How do you answer the following questions from managers, testers and other people in your team:

In what build is bug #829 fixed? What tasks have been completed in our current test build?

So simply put, how do you achieve traceability of your requirements, tasks and bugs right from them being reported reporting through to deployment? What processes, tools and techniques are you using to achieve this?

A: 

We are tagging the source control check-in with the defect number that has been fixed or the enhancement number that has been implemented.

By retrieving the check-in log between two builds, you can determine what has been implemented or fixed.

David Segonds
+3  A: 

We use TRAC with SVN in our Company and perform daily rolling builds to DEV / STAGING & STABLE environments with regular scheduled deployments (once a month... ish) to a PRODUCTION Environment.

When a bug is reported, it's entered into TRAC and given a Tickets number (e.g. #1001)

When the bug is fixed, the code is checked back into SVN with the ticket number(#1001) in the SVN Checkin notes.

The developer takes a note of the SVN Changeset number (e.g. [5000]) and opens the TRAC web ui. When closing the ticket, they put the changeset number in the notes of the ticket.

This way, the SVN checkin reference the ticket... and the ticket references the SVN Checkin.

Our daily builds are then performed against an SVN Changeset (e.g. todays build is everything up to changeset [5050]) and a note is made of this in our deployment notice.
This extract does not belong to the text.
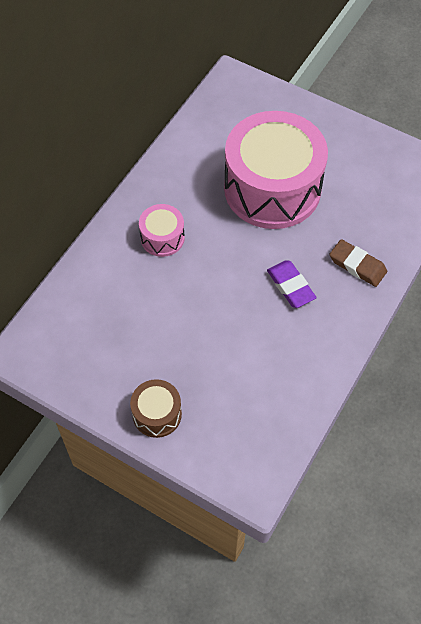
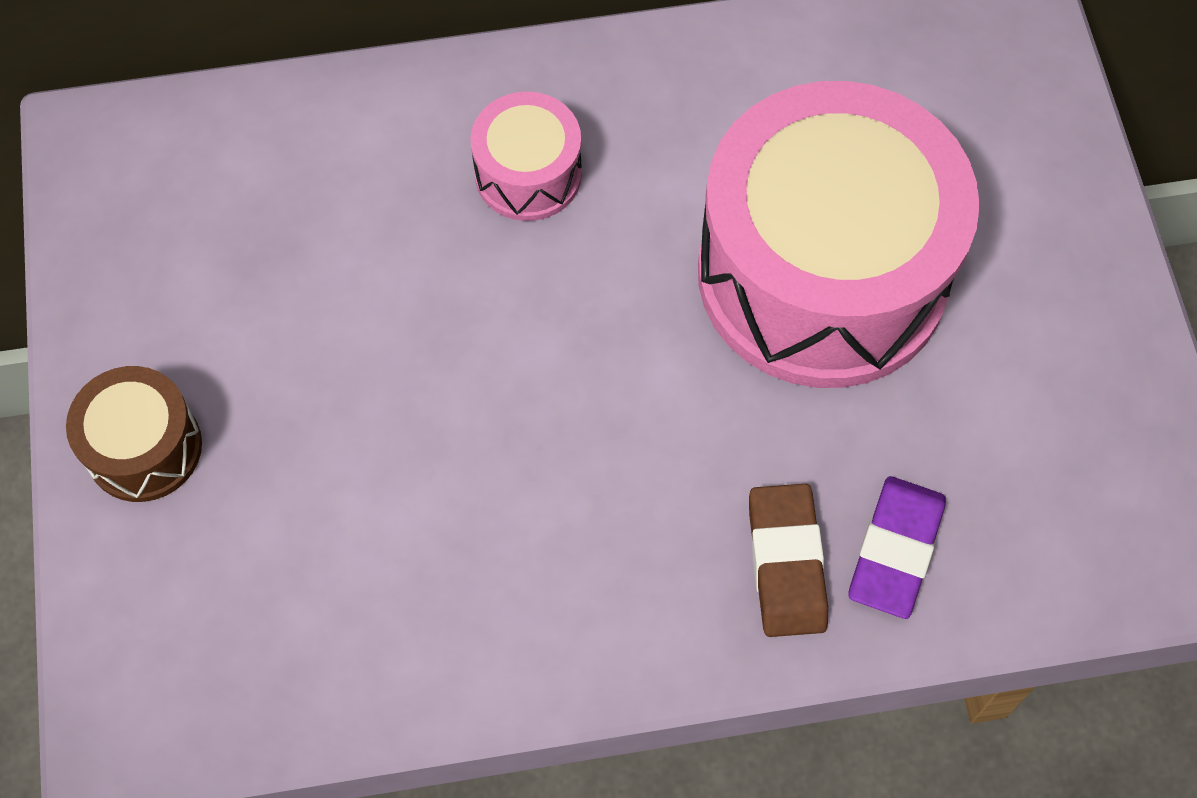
camera: 50 degrees right, 5 degrees up
(290, 286) = (622, 474): purple eraser -> purple eraser (895, 550)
Deployed On   |  Environment            | Changeset
--------------+-------------------------+--------------------------
10-01-2008    |  DEV                    | 5100
10-01-2008    |  STAGING                | 5080
10-01-2008    |  STABLE                 | 5050
01-01-2008    |  PRODUCTION             | 5000

That way the testers when reviewing fixes for testing know by the changeset in the ticket comments if the build they're looking at includes the fix.

Eoin Campbell
+1  A: 

We use TFS in conjunction with JetBrains' TeamCity for CI.

When associating check-ins with tasks, our custom check-in policy prepends the associated tasks and bugs with their ID's and titles to the check-in comments.

These comments are then used to generate the release notes, which are automatically generated for each build.

Wim Hollebrandse
A: 

We use a managed SVN service called Beanstalk (http://www.beanstalkapp.com/) that allows you to easily tie in with a number of Bug/Feature management systems. In our case, we use Fog Creek's FogBugz for that end of things. SVN/Beanstalk permits you to make notes when you check in a build that will, in turn, affect the status of one or more FogBugz cases.

On the client end, we use Tortoise SVN and Visual SVN to manage the interaction of the local client and the Beanstalk SVN server (Tortoise provides the actual service, Visual SVN provides the integration between Tortoise SVN and MS Visual Studio).

I highly recommend both services and the Tortoise/Visual SVN client.

Mark Brittingham
A: 

We are using Fogbugz which has build-in subversion integration. Basically there is a plugin for Fogbugz which checks for SVN check-ins in the background. So if you supply a Fogbugz-case id at your check-in, it gets automatically linked with this check-in.

As far as I know you don't need any special application (like Beanstalk for example).

The other way round is little tricky. In our company there is a convention that for every (future or past) build there is a "release" in Fogbugz. If you fix a bug or implement a feature you assign the case to the right release.

Then it's quite easy to get a list of all implemented features of build X.

ollifant
A: 

Wim, Can you expand on how you are updating your TFS workitems with a TeamCity CI build?